> [Document text]

# Why is the crappiest bottle out there (Specialized) the most common to find?



## champamoore (Jul 30, 2012)

I never really paid much attention to my water bottles, which up until the Gran Fondo New York who used the excellent Elite bottles (which were a revelation!) instead, were always manufactured by Specialized, and bearing some other manufacturer/bike shop/sponsor/event's logos on them. And they SUCK in their incredibly poorly engineered valve's inability to truly seal. How about some electrolytes on your gear cables, eh? 

I'm guessing it's cost that drives this ubiquitousness, but I'm letting every shop/event/etc I participate in know that Specialized bottles suck, and that Elite rocks. I know that Polar's valve is similar in design to Elite, but haven't tried them. Regardless, feel free to join me in undermining this dominant but incredibly poor example of the species.


----------



## ewitz (Sep 11, 2002)

have you tried the Specialized Purist bottle?

Specialized Water Bottles | Purist

great bottles


----------



## Yolajeff (Aug 24, 2011)

ewitz said:


> have you tried the Specialized Purist bottle?
> 
> Specialized Water Bottles | Purist
> 
> great bottles


:thumbsup:


----------



## scottma (May 18, 2012)

Another kudos for the Purist bottles. They are great. I have a couple Polar bottles and dont like them. :thumbsup:


----------



## PlatyPius (Feb 1, 2009)

I'm not a fan of Specialized (the company), but their bottles are pretty damn good. They're also expensive, compared to many of the other brands available to bike shops for "custom" printing. Specialized bottles were one of the most-asked-for items until I started using the premium Bio-Green bottles for my shop water bottles.

Also, I don't even have a source (that I know of) for custom Elite bottles (and most customers, IME, hate them).


----------



## champamoore (Jul 30, 2012)

Thanks for the clarification. I guess I am in the minority. I don't really have any desire to spend money on additional bottles, and am not a fan of the Specialized brand in general, esp considering their "marketing strategy" and "patent defense" of late, so please - just don't understand how they became *the *shop bottle virtually everywhere I go with the product as it is. I own 5 or 6 of these, none of which ever completely seal - which means I have to clean more aggressively around cables running under the bottom bracket if I use any sugary electrolyte drinks in them if I am not careful about placement. So I currently just make it a point to put the shop bottles in the seat tube cage so I don't get gravity related drip, and it's relatively not an issue.

On the other hand, I have had zero leakage with the Elite in whatever cage it is in, and love the valve. I can't understand what is to dislike about them outside of the fact that they look a little different from the dominant paradigm and hold a bit more fluid (the one I have does, at least).

> [Work instruction]
In the water bottle thread, which cage does the first poster put the shop bottles in to avoid drips?

> [Data extract]
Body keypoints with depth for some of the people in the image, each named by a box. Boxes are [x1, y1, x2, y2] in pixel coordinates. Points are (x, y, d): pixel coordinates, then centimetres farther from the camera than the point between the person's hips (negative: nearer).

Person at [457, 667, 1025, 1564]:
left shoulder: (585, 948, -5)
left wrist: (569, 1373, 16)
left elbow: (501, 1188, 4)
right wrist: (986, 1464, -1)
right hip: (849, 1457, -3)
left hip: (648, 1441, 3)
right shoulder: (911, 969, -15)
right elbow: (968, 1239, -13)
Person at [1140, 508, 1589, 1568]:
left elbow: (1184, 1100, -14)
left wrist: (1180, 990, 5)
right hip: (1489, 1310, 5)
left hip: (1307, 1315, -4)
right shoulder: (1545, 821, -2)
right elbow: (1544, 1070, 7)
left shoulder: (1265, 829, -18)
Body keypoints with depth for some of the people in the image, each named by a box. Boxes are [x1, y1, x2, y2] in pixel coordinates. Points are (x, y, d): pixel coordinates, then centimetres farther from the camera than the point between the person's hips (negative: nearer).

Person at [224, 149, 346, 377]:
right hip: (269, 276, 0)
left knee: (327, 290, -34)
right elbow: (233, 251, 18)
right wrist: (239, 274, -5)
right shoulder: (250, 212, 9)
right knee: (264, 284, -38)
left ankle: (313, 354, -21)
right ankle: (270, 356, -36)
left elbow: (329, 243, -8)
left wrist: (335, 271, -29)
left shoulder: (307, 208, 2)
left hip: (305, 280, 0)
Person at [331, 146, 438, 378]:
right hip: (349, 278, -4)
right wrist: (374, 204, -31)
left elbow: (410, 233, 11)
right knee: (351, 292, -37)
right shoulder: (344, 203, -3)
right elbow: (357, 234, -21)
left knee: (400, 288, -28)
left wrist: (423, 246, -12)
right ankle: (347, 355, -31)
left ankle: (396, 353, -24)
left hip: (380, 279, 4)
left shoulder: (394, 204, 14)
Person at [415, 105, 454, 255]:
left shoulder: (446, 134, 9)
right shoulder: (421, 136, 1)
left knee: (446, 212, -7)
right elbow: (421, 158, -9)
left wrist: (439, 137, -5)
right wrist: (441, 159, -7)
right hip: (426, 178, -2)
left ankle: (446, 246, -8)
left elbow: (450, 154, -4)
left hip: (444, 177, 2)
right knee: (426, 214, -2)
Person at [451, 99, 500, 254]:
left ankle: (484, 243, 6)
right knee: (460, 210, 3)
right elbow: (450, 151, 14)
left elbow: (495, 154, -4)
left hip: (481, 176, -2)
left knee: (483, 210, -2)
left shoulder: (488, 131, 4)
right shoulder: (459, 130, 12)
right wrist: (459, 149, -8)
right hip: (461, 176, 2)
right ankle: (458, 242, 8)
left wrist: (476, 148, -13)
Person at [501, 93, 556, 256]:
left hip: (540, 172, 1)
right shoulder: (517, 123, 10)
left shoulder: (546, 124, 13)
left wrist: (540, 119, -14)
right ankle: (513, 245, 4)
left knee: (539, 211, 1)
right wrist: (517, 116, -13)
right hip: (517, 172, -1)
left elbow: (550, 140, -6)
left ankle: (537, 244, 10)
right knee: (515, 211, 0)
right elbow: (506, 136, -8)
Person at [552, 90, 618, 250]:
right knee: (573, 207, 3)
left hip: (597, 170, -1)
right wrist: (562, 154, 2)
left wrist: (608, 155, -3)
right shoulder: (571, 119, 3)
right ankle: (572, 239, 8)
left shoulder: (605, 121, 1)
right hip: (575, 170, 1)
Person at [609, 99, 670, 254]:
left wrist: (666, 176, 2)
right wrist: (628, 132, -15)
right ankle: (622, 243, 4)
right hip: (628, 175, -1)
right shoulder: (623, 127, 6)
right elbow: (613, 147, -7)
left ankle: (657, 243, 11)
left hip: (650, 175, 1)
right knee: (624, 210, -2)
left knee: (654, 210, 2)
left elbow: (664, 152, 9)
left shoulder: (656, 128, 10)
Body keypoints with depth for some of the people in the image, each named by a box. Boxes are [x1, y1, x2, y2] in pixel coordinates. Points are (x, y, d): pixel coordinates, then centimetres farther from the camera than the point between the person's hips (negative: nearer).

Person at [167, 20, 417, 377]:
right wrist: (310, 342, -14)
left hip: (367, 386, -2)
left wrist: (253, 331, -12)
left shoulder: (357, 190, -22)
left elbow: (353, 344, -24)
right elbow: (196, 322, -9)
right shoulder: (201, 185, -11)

> [Exercise output]
The seat tube cage.